Insegnamento sociale
L'ultima parte del documento è una rassegna della dottrina sociale da Leone XIII ad oggi, con riferimenti al Concilio Vaticano II e alla riaffermazione del destino universale dei beni, ai Papi e alla Conferenza episcopale latinoamericana di Medellín.
Anche Francesco, con il quale grida: «Dobbiamo continuare a denunciare la dittatura di un'economia che uccide e riconoscere che mentre i profitti di pochi crescono esponenzialmente, quelli della maggioranza si allontanano sempre di più dal benessere di quella felice minoranza».
In un messaggio rivolto a coloro che sostengono che il mercato si autoregola e che è solo questione di tempo prima che le disuguaglianze vengano corrette, afferma anche: "La dignità di ogni persona umana deve essere rispettata ora, non domani, e la difficile situazione di molte persone a cui questa dignità è negata deve essere un costante richiamo alla nostra coscienza".

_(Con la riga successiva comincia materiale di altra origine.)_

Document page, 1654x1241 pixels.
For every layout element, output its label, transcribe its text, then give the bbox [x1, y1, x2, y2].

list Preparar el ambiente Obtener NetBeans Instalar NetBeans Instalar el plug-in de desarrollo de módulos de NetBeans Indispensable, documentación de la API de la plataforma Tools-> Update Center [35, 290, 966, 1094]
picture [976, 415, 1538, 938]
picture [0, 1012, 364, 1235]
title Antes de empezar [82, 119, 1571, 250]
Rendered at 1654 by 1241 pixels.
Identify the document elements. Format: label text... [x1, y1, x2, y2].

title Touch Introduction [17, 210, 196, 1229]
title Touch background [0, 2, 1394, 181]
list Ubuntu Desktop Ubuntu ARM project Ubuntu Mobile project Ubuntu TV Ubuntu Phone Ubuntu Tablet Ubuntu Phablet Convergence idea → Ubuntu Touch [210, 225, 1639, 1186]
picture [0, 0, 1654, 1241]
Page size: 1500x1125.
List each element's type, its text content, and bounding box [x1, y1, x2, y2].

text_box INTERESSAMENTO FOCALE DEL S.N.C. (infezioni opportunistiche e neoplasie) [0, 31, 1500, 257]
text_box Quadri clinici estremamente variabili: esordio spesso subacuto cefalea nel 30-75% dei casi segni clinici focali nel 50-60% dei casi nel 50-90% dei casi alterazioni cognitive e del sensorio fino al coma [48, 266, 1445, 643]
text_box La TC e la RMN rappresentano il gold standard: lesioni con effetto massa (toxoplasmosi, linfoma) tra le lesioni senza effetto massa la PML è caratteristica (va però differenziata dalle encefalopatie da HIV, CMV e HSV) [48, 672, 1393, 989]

E conclude: «Le strutture di ingiustizia vanno riconosciute e distrutte con la forza del bene, attraverso un cambiamento di mentalità, ma anche con l'aiuto della scienza e della tecnologia, attraverso lo sviluppo di politiche efficaci per la trasformazione della società. Bisogna sempre ricordare che la proposta del Vangelo non è solo quella di un rapporto individuale e intimo con il Signore».